The biggest strength for this team is the fact that the Wolves now have athletic and capable players, 1-12. Gone are the below-replacement level players of seasons’ past, in exchange for capable and exciting guys with potential; and who fit the system being implemented by Rambis and Kahn. It simply cannot be overstated how boring and unathletic this organization has been since KG left. With additions like Michael Beasley, Wesley Johnson, Martell Webster, Anthony Tolliver, Darko, and Nikola Pekovic, the Wolves can now run and bang with anyone. Even more importantly, there is now a capable bench for the first time in years.

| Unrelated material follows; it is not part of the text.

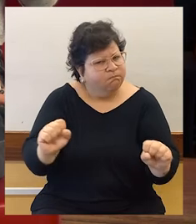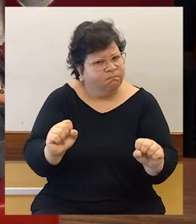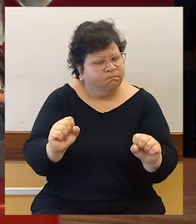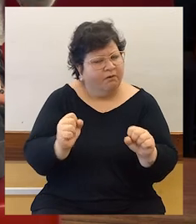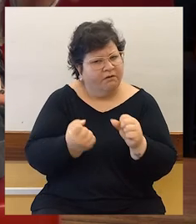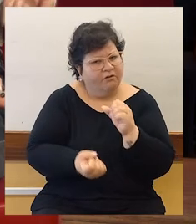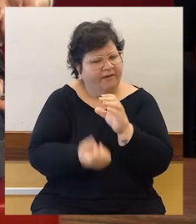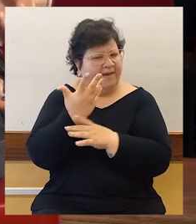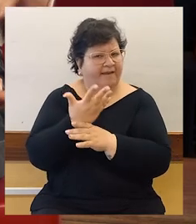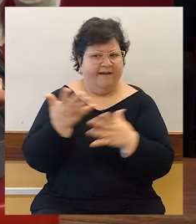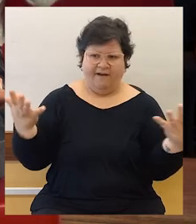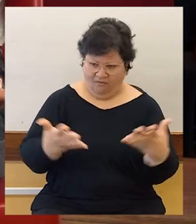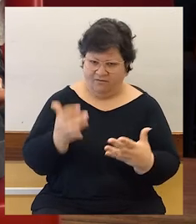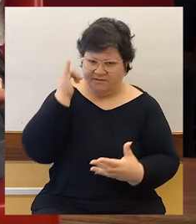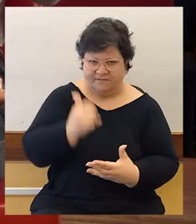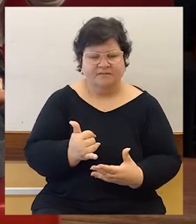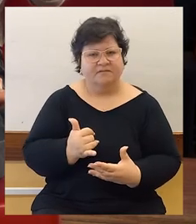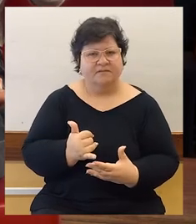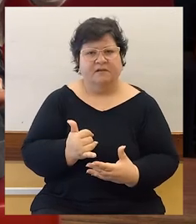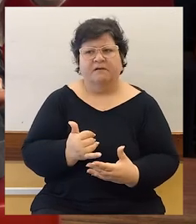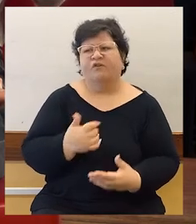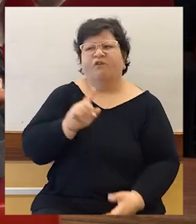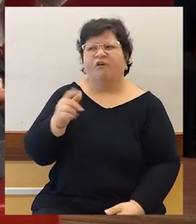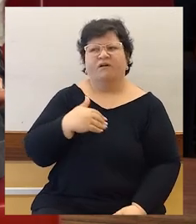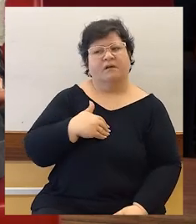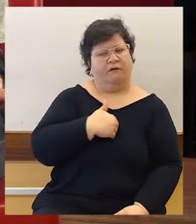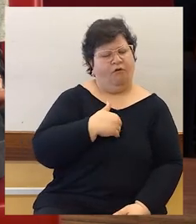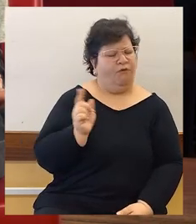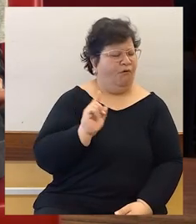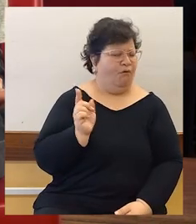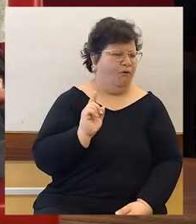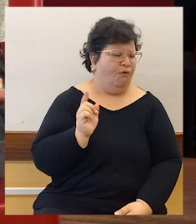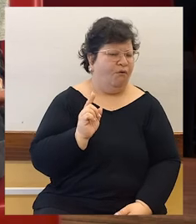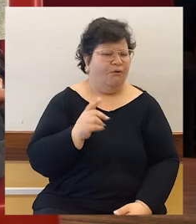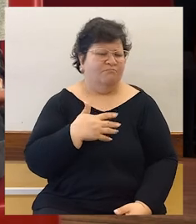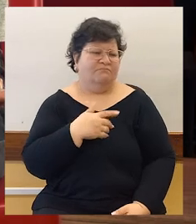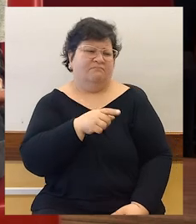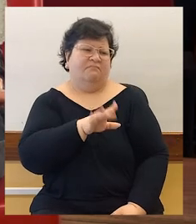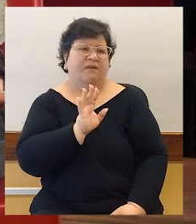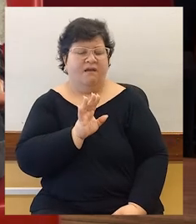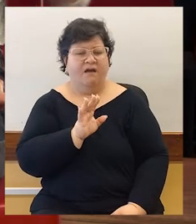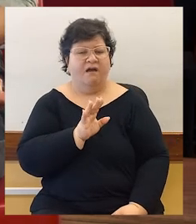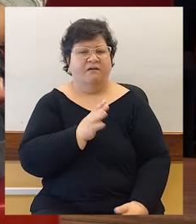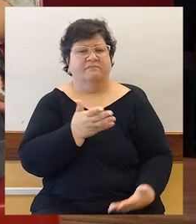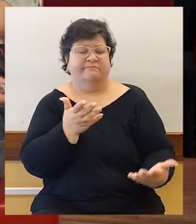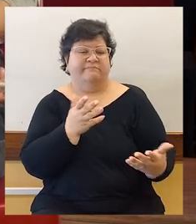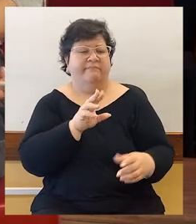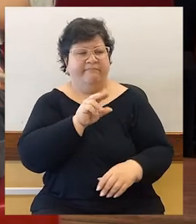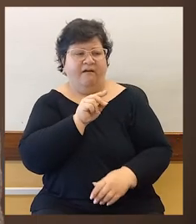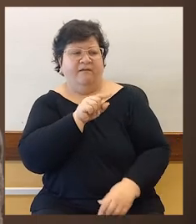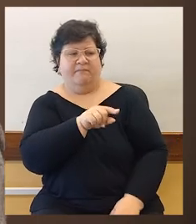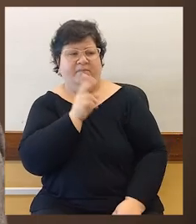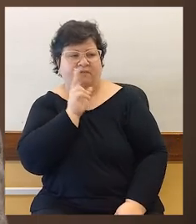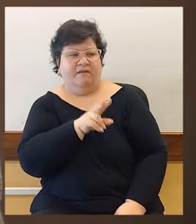yo no lo puedo hacer, o eso no es mi rol, o mirar al genio tal lo que hace, como entender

The biggest weakness for this team is its lack of experience and a player(s) that is “The Man.” There’s no clear cut hierarchy, and the squad has literally 10-12 guys that could potentially deserve to play major minutes. Clearly, that’s just not possible or feasible. Therefore, Coach Rambis needs to figure out a rotation and stick to it. There’s nothing worse than trying to play 12 players every game, which is a recipe for disaster. There’s no hope to develop any cohesion or synergy under a scenario such as that. It’s never a bad thing to have “too much talent”, but it can be detrimental to a young team such as this.
This season could be half-way decent, or it could be (yet another) failure. At the very least, this team will be infinitely more athletic and exciting to watch, and for Wolves fans, that’s a gigantic improvement. You know that each and every night this squad will have a chance to at least compete with the opposition.